In this study, we utilised an MR protocol with multiple b-values and gradient directions. However, we only fit a relatively simple model to the data, the diffusion tensor. This data can support more complex models, such as anisotropic IVIM-type models, which separately consider the perfusion (i.e. low b-value) and diffusion (high b-value) signal components (e.g. [26]), and may help disentangle the tissue microstructure changes underlying the observed difference in FA. Another potential approach is to use orientation distribution functions, which might reveal differences in complexity of the orientation of villi (e.g. [23]).

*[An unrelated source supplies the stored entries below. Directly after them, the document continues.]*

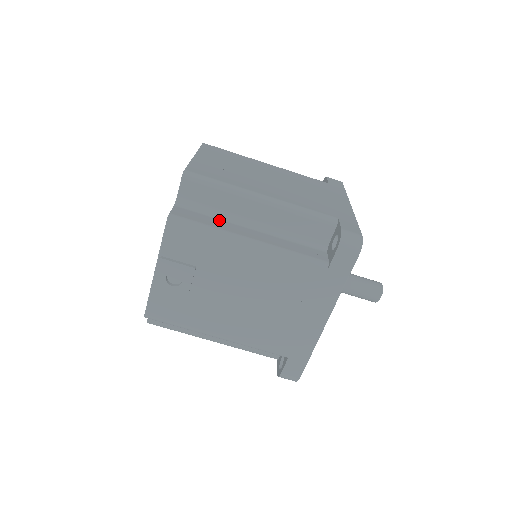
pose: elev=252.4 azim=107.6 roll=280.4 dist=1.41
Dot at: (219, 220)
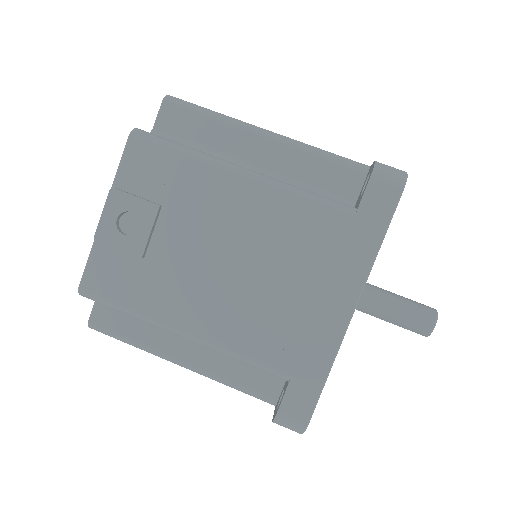
Dot at: occluded
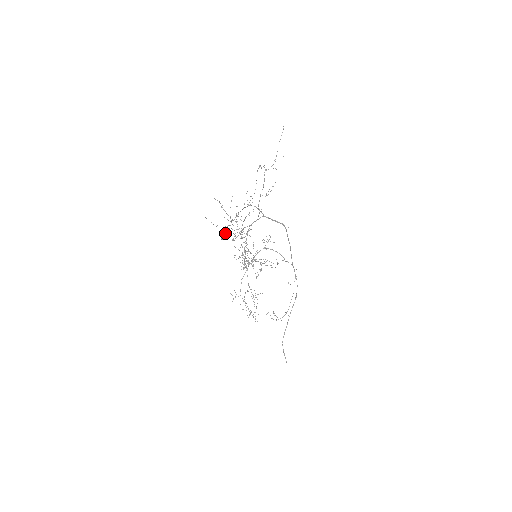
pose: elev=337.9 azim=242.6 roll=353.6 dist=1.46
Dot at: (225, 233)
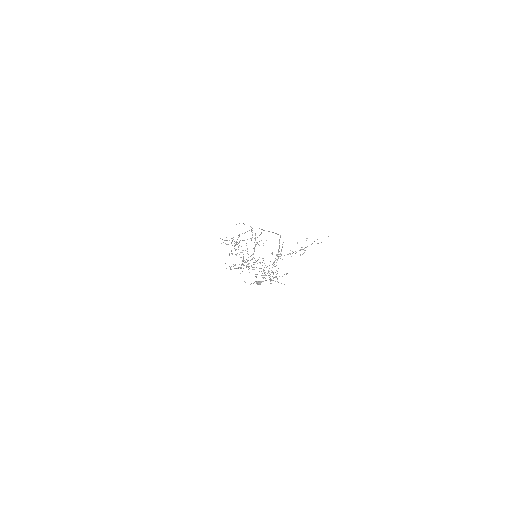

There are a number of MRI-derived biomarkers that show promise for detecting placental dysfunction. These include: T2* relaxometry [18, 24, 25], which relates to oxygenation levels; structural measures [7]; apparent diffusion coefficient (ADC) [4, 14, 30], relating to global tissue structure; and intravoxel incoherent motion (IVIM) MRI perfusion fraction [8, 22, 29], which relates to blood flow. Thus far, dMRI-derived potential biomarkers (ADC and perfusion fraction) have considered tissue to be isotropic. Our results strongly suggest that the FA is also sensitive to placental dysfunction, and hence that quantifying tissue anisotropy is an additional important avenue for assessing placental health. It may be the case that multiple biomarkers need to be combined in order to best assess the health of an individual placenta. The fact that we see higher FA values for placentas with birth weight under the 5th percentile, as well as those diagnosed with FGR is interesting and merits further investigation. It is likely that a significant proportion of cases under the 5th percentile are undiagnosed FGR. Our results suggest that quantifying tissue anisotropy in the placenta could have a role to play in the detection of FGR, We will investigate this by combining further scanning with post-delivery placental histology to test the ability to distinguish FGR cases from small but otherwise healthy babies.